- What to do
Without changing a character, output all of the records.

- Information
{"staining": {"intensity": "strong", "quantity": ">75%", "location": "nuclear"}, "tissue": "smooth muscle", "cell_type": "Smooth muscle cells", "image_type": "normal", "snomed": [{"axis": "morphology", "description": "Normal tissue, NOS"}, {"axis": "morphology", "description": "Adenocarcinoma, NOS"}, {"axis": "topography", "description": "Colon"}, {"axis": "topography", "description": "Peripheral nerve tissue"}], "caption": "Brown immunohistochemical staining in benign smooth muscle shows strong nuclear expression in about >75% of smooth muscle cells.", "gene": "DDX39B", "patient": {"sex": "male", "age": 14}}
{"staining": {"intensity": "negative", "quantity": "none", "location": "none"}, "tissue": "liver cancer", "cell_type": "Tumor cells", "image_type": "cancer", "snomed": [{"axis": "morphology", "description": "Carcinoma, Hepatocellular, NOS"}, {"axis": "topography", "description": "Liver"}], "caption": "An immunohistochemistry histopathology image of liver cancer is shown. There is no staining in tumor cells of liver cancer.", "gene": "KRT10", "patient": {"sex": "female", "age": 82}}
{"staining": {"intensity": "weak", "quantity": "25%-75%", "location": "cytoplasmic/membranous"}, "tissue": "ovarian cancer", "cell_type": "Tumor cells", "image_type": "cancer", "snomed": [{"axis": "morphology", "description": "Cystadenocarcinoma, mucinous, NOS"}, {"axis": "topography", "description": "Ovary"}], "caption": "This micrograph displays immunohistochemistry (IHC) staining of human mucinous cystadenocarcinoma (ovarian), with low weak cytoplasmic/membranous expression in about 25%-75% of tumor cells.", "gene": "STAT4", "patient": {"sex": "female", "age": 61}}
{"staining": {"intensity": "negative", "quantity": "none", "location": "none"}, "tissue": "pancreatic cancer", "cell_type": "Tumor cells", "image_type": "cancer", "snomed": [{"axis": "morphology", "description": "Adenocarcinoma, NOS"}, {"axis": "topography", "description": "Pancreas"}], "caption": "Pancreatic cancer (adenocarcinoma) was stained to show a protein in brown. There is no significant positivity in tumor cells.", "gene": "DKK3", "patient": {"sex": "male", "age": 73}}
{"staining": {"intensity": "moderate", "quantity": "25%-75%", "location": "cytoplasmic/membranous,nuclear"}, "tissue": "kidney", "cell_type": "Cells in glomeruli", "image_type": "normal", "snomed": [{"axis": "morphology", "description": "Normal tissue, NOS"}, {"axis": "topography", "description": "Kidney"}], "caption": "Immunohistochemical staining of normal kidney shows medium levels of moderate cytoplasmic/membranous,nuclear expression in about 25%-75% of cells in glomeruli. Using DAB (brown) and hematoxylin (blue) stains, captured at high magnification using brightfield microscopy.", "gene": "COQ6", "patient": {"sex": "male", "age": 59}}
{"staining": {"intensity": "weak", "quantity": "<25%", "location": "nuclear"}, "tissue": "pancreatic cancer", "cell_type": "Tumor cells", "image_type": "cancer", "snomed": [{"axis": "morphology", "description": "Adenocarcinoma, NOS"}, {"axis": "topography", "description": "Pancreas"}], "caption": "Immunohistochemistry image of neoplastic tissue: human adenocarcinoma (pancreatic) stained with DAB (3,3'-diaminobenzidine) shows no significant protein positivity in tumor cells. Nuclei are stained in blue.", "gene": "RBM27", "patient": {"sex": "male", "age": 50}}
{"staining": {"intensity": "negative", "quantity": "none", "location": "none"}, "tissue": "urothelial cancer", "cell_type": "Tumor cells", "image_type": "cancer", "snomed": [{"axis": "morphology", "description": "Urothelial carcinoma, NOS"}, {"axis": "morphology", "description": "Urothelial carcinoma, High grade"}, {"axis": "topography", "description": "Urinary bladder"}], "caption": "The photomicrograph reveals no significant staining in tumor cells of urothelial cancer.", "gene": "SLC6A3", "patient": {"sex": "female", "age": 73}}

- Task solution
{"staining": {"intensity": "strong", "quantity": ">75%", "location": "nuclear"}, "tissue": "smooth muscle", "cell_type": "Smooth muscle cells", "image_type": "normal", "snomed": [{"axis": "morphology", "description": "Normal tissue, NOS"}, {"axis": "morphology", "description": "Adenocarcinoma, NOS"}, {"axis": "topography", "description": "Colon"}, {"axis": "topography", "description": "Peripheral nerve tissue"}], "caption": "Brown immunohistochemical staining in benign smooth muscle shows strong nuclear expression in about >75% of smooth muscle cells.", "gene": "DDX39B", "patient": {"sex": "male", "age": 14}}
{"staining": {"intensity": "negative", "quantity": "none", "location": "none"}, "tissue": "liver cancer", "cell_type": "Tumor cells", "image_type": "cancer", "snomed": [{"axis": "morphology", "description": "Carcinoma, Hepatocellular, NOS"}, {"axis": "topography", "description": "Liver"}], "caption": "An immunohistochemistry histopathology image of liver cancer is shown. There is no staining in tumor cells of liver cancer.", "gene": "KRT10", "patient": {"sex": "female", "age": 82}}
{"staining": {"intensity": "weak", "quantity": "25%-75%", "location": "cytoplasmic/membranous"}, "tissue": "ovarian cancer", "cell_type": "Tumor cells", "image_type": "cancer", "snomed": [{"axis": "morphology", "description": "Cystadenocarcinoma, mucinous, NOS"}, {"axis": "topography", "description": "Ovary"}], "caption": "This micrograph displays immunohistochemistry (IHC) staining of human mucinous cystadenocarcinoma (ovarian), with low weak cytoplasmic/membranous expression in about 25%-75% of tumor cells.", "gene": "STAT4", "patient": {"sex": "female", "age": 61}}
{"staining": {"intensity": "negative", "quantity": "none", "location": "none"}, "tissue": "pancreatic cancer", "cell_type": "Tumor cells", "image_type": "cancer", "snomed": [{"axis": "morphology", "description": "Adenocarcinoma, NOS"}, {"axis": "topography", "description": "Pancreas"}], "caption": "Pancreatic cancer (adenocarcinoma) was stained to show a protein in brown. There is no significant positivity in tumor cells.", "gene": "DKK3", "patient": {"sex": "male", "age": 73}}
{"staining": {"intensity": "moderate", "quantity": "25%-75%", "location": "cytoplasmic/membranous,nuclear"}, "tissue": "kidney", "cell_type": "Cells in glomeruli", "image_type": "normal", "snomed": [{"axis": "morphology", "description": "Normal tissue, NOS"}, {"axis": "topography", "description": "Kidney"}], "caption": "Immunohistochemical staining of normal kidney shows medium levels of moderate cytoplasmic/membranous,nuclear expression in about 25%-75% of cells in glomeruli. Using DAB (brown) and hematoxylin (blue) stains, captured at high magnification using brightfield microscopy.", "gene": "COQ6", "patient": {"sex": "male", "age": 59}}
{"staining": {"intensity": "weak", "quantity": "<25%", "location": "nuclear"}, "tissue": "pancreatic cancer", "cell_type": "Tumor cells", "image_type": "cancer", "snomed": [{"axis": "morphology", "description": "Adenocarcinoma, NOS"}, {"axis": "topography", "description": "Pancreas"}], "caption": "Immunohistochemistry image of neoplastic tissue: human adenocarcinoma (pancreatic) stained with DAB (3,3'-diaminobenzidine) shows no significant protein positivity in tumor cells. Nuclei are stained in blue.", "gene": "RBM27", "patient": {"sex": "male", "age": 50}}
{"staining": {"intensity": "negative", "quantity": "none", "location": "none"}, "tissue": "urothelial cancer", "cell_type": "Tumor cells", "image_type": "cancer", "snomed": [{"axis": "morphology", "description": "Urothelial carcinoma, NOS"}, {"axis": "morphology", "description": "Urothelial carcinoma, High grade"}, {"axis": "topography", "description": "Urinary bladder"}], "caption": "The photomicrograph reveals no significant staining in tumor cells of urothelial cancer.", "gene": "SLC6A3", "patient": {"sex": "female", "age": 73}}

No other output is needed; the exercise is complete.